◆ Request
How many lines in the entries below contain the string "Example", with case counting? Reply with the number alone.

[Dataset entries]
=====
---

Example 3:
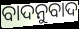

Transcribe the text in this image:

ବାଦନୁବାଦ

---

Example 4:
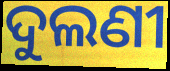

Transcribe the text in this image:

ଦୁଲଣୀ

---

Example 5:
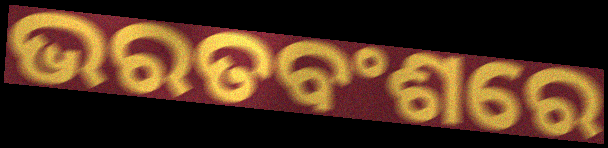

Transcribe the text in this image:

ଭରତବଂଶରେ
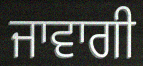
ਜਾਵਾਗੀ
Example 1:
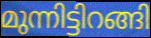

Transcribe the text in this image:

മുന്നിട്ടിറങ്ങി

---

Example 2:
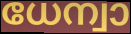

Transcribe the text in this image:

ധേന്വാ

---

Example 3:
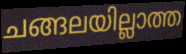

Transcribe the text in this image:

ചങ്ങലയില്ലാത്ത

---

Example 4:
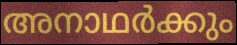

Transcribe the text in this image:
=====
◆ Completed exercise
7